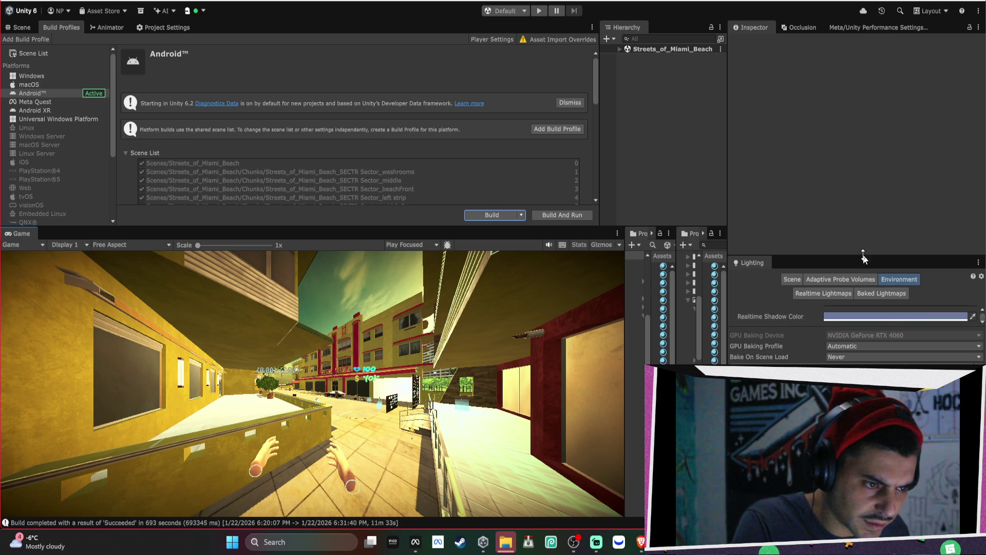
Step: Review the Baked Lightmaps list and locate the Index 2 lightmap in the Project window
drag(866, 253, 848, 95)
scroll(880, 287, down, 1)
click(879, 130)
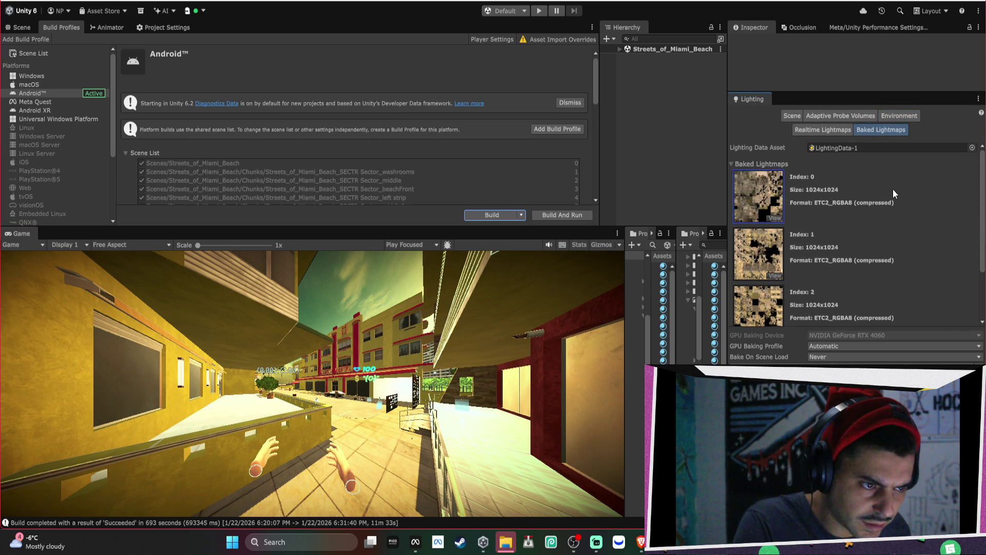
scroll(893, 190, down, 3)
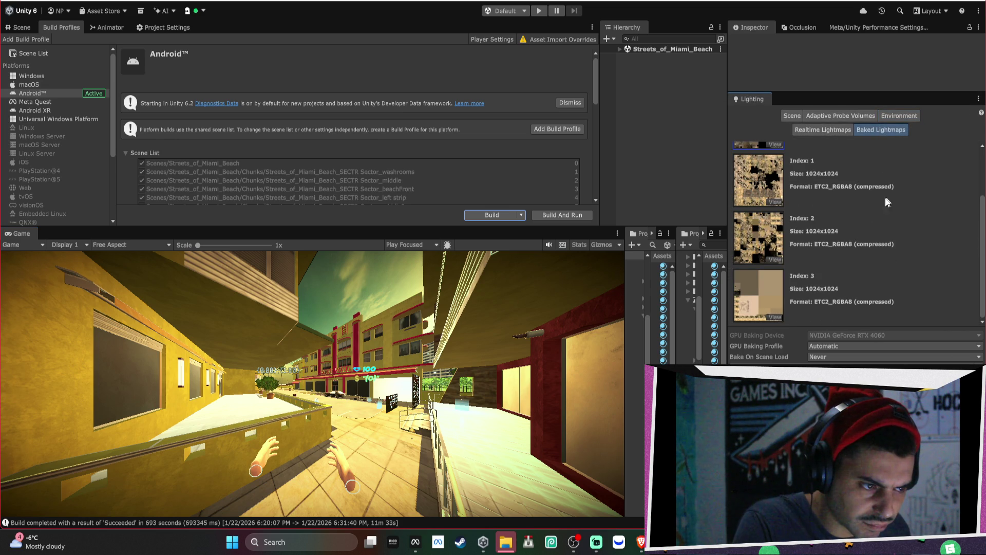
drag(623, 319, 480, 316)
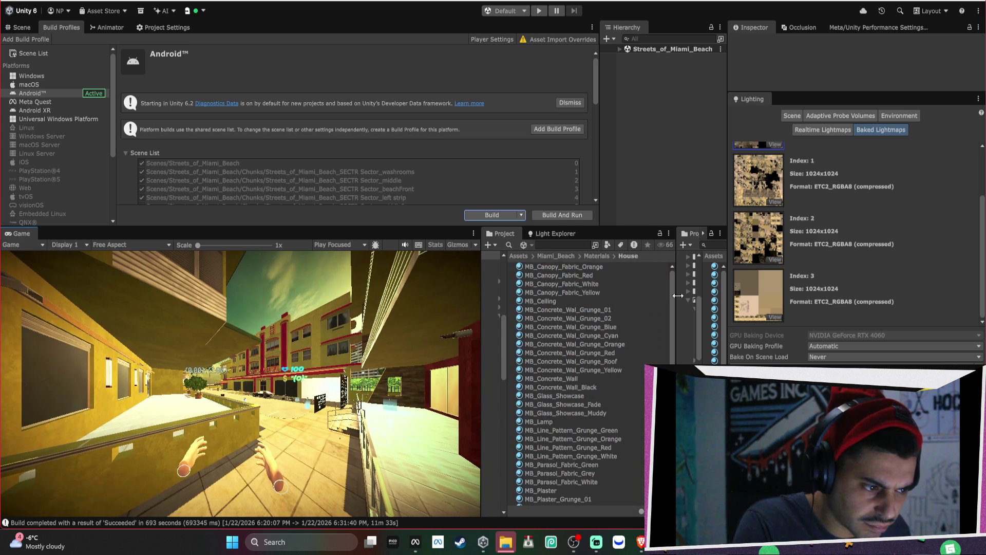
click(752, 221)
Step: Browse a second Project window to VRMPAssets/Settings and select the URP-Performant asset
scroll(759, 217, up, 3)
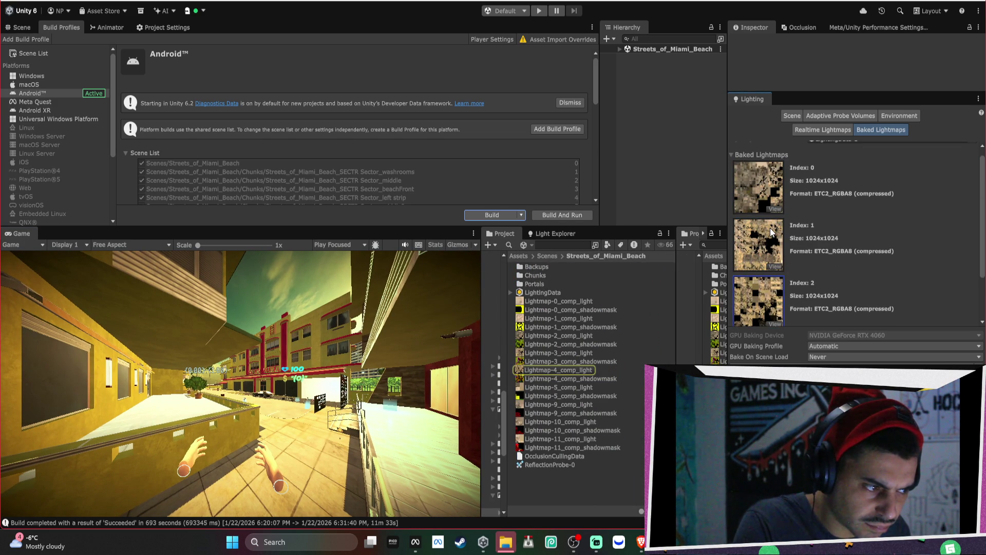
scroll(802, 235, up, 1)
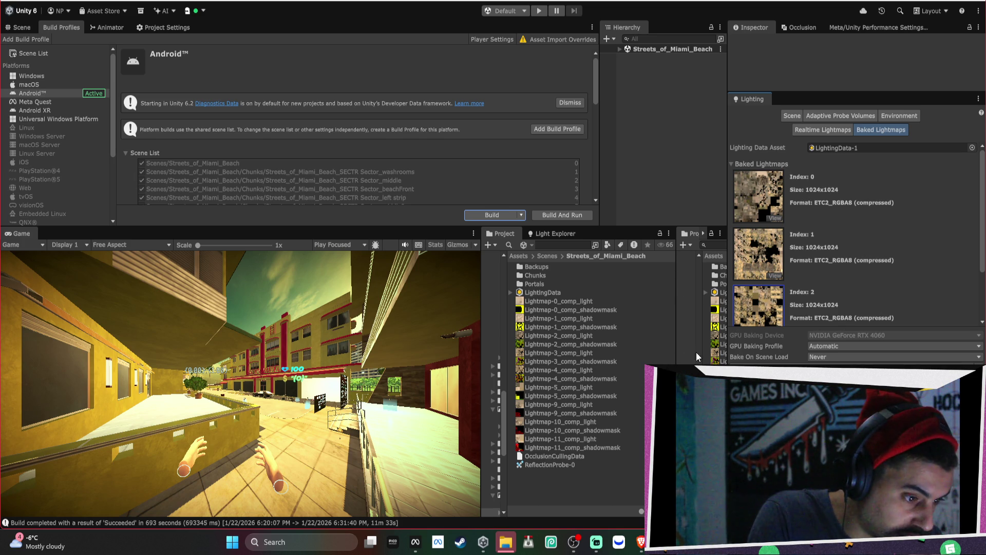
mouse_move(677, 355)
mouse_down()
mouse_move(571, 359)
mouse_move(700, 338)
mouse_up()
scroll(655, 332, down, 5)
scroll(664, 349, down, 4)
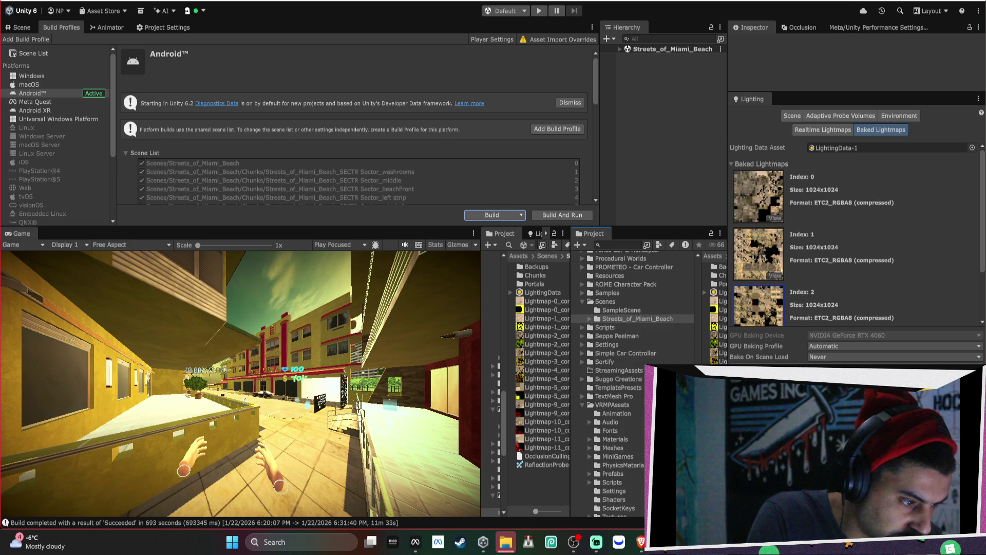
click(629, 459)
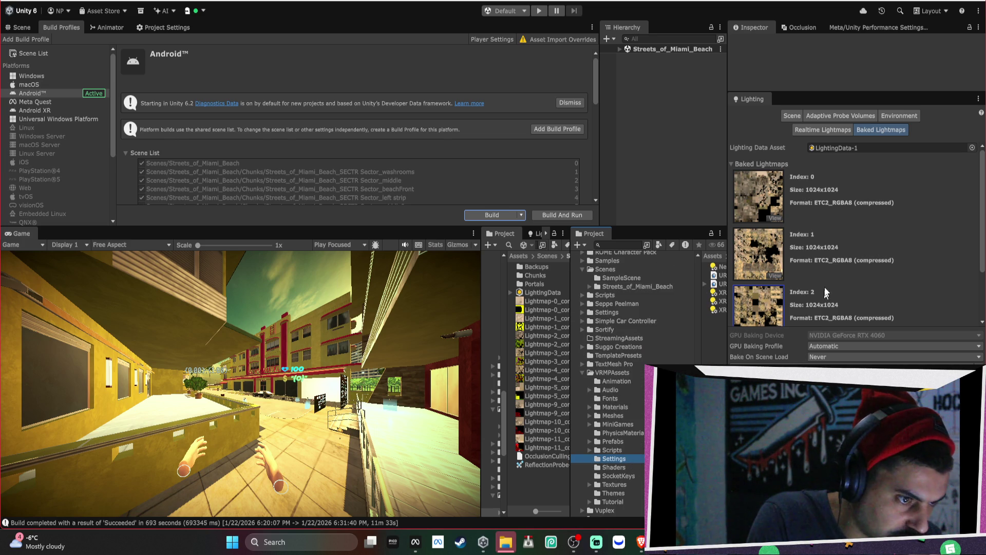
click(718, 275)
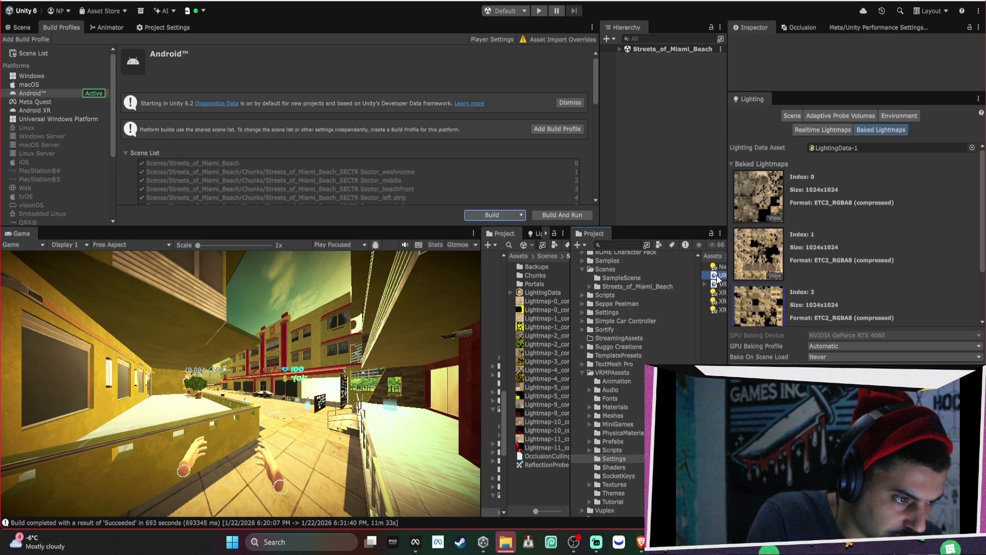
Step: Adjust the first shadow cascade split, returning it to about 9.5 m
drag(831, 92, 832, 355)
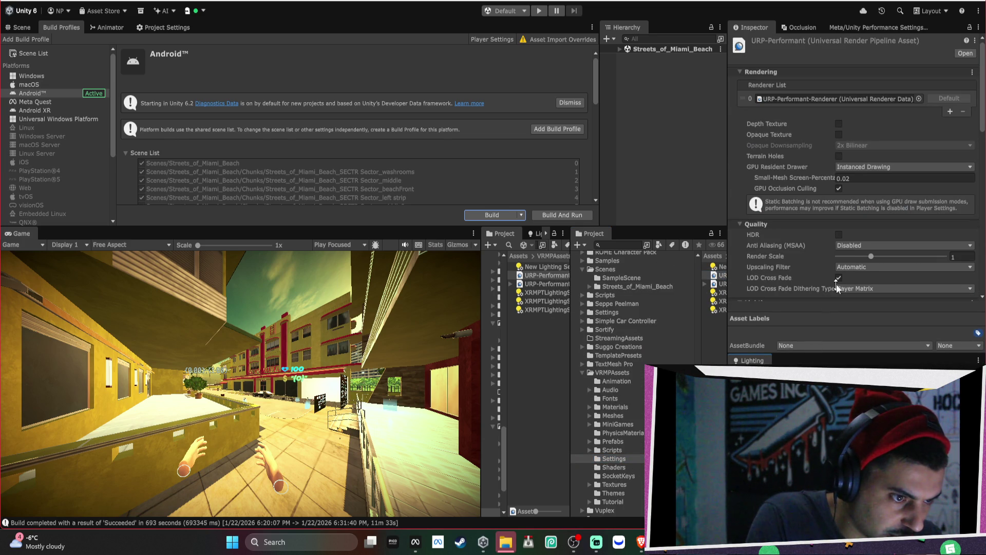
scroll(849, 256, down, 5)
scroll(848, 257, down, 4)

Task to complete → Look through the material for "drag". Copy each line that has it.

Task output →
drag(866, 253, 848, 95)
drag(623, 319, 480, 316)
drag(831, 92, 832, 355)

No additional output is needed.